» What you will do
Retype the text of all the entries below exactly as it appears, line for line, and leave the pictures out of your answer.

» Extracted data
+ + +

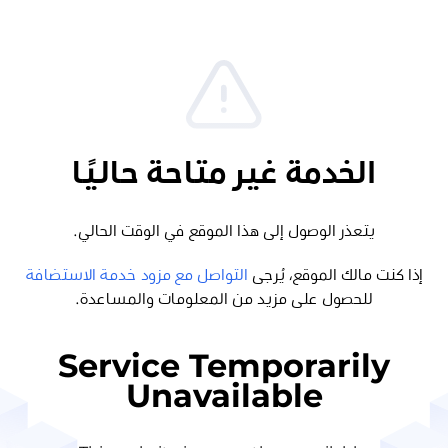
الخدمة غير متاحة حاليًا
يتعذر الوصول إلى هذا الموقع في الوقت الحالي.
إذا كنت مالك الموقع، يُرجى
التواصل مع مزود خدمة الاستضافة
للحصول على مزيد من المعلومات والمساعدة.
Service Temporarily
Unavailable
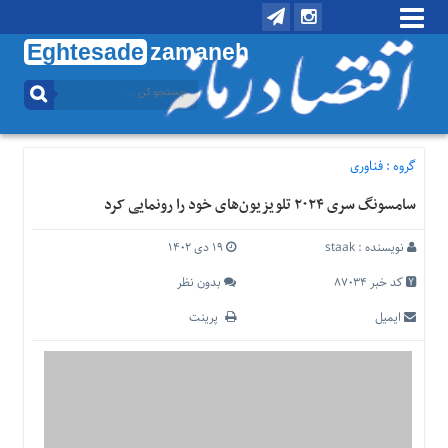
Eghtesade
zamaneh
منوی
بالا
تماس
با
گروه :
فناوری
ما
سامسونگ سری ۲۰۲۴ تلویزیون‌های خود را رونمایی کرد
درباره
ما
نویسنده :
staak
۱۹ دی ۱۴۰۲
منوی
اصلی
کد خبر 87034
بدون نظر
خانه
ایمیل
پرینت
اقتصادی
اجتماعی
بین
الملل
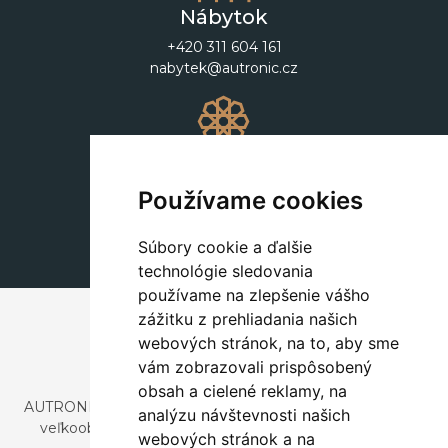
Nábytok
+420 311 604 161
nabytek@autronic.cz
Dekorácie
+420 311 604 182
Používame cookies
dekorace@autronic.cz
Súbory cookie a ďalšie
technológie sledovania
používame na zlepšenie vášho
zážitku z prehliadania našich
webových stránok, na to, aby sme
vám zobrazovali prispôsobený
obsah a cielené reklamy, na
AUTRONIC, s.r.o. je spoločnosť zaoberajúca sa dovozom a
analýzu návštevnosti našich
veľkoobchodným predajom dizajnového aj štýlového
webových stránok a na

+ + +

» Solution to the problem
الخدمة غير متاحة حاليًا
يتعذر الوصول إلى هذا الموقع في الوقت الحالي.
إذا كنت مالك الموقع، يُرجى
التواصل مع مزود خدمة الاستضافة
للحصول على مزيد من المعلومات والمساعدة.
Service Temporarily
Unavailable
Eghtesade
zamaneh
منوی
بالا
تماس
با
گروه :
فناوری
ما
سامسونگ سری ۲۰۲۴ تلویزیون‌های خود را رونمایی کرد
درباره
ما
نویسنده :
staak
۱۹ دی ۱۴۰۲
منوی
اصلی
کد خبر 87034
بدون نظر
خانه
ایمیل
پرینت
اقتصادی
اجتماعی
بین
الملل
Nábytok
+420 311 604 161
nabytek@autronic.cz
Dekorácie
+420 311 604 182
Používame cookies
dekorace@autronic.cz
Súbory cookie a ďalšie
technológie sledovania
používame na zlepšenie vášho
zážitku z prehliadania našich
webových stránok, na to, aby sme
vám zobrazovali prispôsobený
obsah a cielené reklamy, na
AUTRONIC, s.r.o. je spoločnosť zaoberajúca sa dovozom a
analýzu návštevnosti našich
veľkoobchodným predajom dizajnového aj štýlového
webových stránok a na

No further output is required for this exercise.